霜兰儿双眸狠狠一闭,她方才担心的事,终于还是发生了。事到如今,秋可吟又要弃子了。本来,她的计划不是这般,如今尽数被秋若伊打破。
冷暗昏黄的光线下,丹青将自己的手掐得死死的,在白皙的手臂上印出几道浅紫的痕迹。王妃的意思再明确不过了,她自然能听得懂,只要她认罪了,舍弃了自己,王妃能保她全家安康。不然……只怕到时是株连九族的罪。横竖都是要死的,她没有别的选择了。
滚烫的泪水落下,却渐渐冰凉,丹青俯首,拜了又拜,凄凄道:“王爷,事到如今,奴婢也不想狡辩了。自兰夫人第一日来瑞王府中,我便瞧她不顺眼。她不过是布衣,仗着自己有几分姿色,便能做得人上人,奴婢不甘,缕缕想加害于她。这贡缎绢帕,虽出自宫中,然贵妃赏赐了给王妃,王妃素来待我亲厚,又赏赐了给我……”
丹青的衣襟上皆是泪水。话音未落,只听得砰的一声巨响,她竟是突然站起身,一头撞向湖边嶙峋的假山。
有温热的血倏然溅至霜兰儿的脸上。她迅速闭目连连后退两步,再睁开眼时,只见丹青整个人软软倒在地上,双拳紧握着,至死都不曾放开,可见其不甘心。
假山之上,鲜红一道淋漓,点点血迹斑斑,如开了一树鲜红耀眼的桃花。
起先周遭那样静,死亡一样的寂静。
下一刻,冷湖边瞬间一团乱。
夜深月淡,处处皆是血气。宫女们面色惊惧往来匆匆,裙带惊起的风使冷湖边明亮如白昼的烛火幽幽飘忽不定,有喊太医来救人的,有受了惊吓的,无数人影投落湖中,竟像是浮起无数黯淡的鬼魅。森森骇人。
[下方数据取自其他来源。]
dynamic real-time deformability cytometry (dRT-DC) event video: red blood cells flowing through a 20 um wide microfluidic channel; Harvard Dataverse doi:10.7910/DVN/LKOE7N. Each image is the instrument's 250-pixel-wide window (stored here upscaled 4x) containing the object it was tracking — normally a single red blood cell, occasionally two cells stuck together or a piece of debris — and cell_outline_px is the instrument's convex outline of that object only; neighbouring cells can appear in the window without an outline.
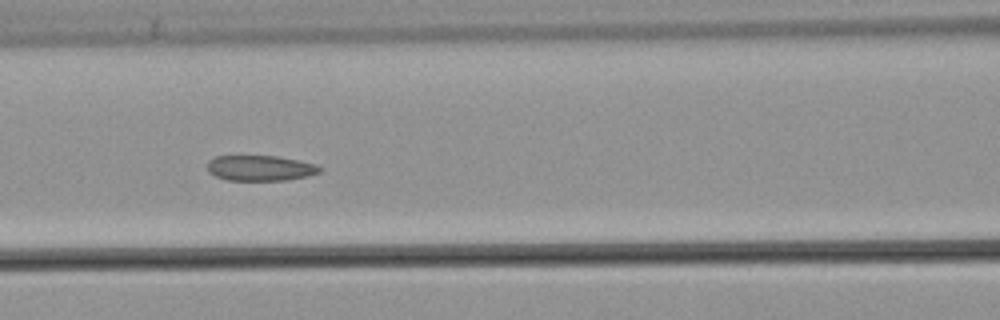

此时的空气冰冷冰冷的,吸入肺腑中,令鼻端有生冷的疼痛感觉,手脚俱是冰凉。霜兰儿的脸上、衣上皆是点点血水。她站着,久久不能动弹。良久,她下意识地想找绢帕去擦拭自己的脸和衣裳,可找来找去却找不到,这才想起绢帕中午用膳时她已丢入火盆中焚化了。
秋若伊似是完全没有想到会是这般结果。她怔怔立在风中,表情僵滞,一动不动。将秋可吟逼急了,弃子,再来个死无对证。她怎会没有想到呢?她真的是……太急了么?
霜兰儿亦是长长呼了口气。想来秋若伊急于想在龙腾面前表现,如今倒好,她们给了秋可吟与秋端茗时间与空间,接下来的路,只怕要更加小心应对。
心“砰砰”跳着,无法停息。举眸望去,天色漆黑,远处的亭台楼宇的飞檐都好似扭曲起来,成了一个荒凉的姿势。
霜兰儿转首,瞥一眼今晚始终沉默的龙霄霆。
月华清凉如水,照得满天繁星愈加璀璨如钻。冷湖中清波荡漾,只觉红尘倒影毕然寂静。他的鬓发被晚风吹散些许,目光平直却无焦距,微许沧桑如水一般从他清俊的眉目间流泻。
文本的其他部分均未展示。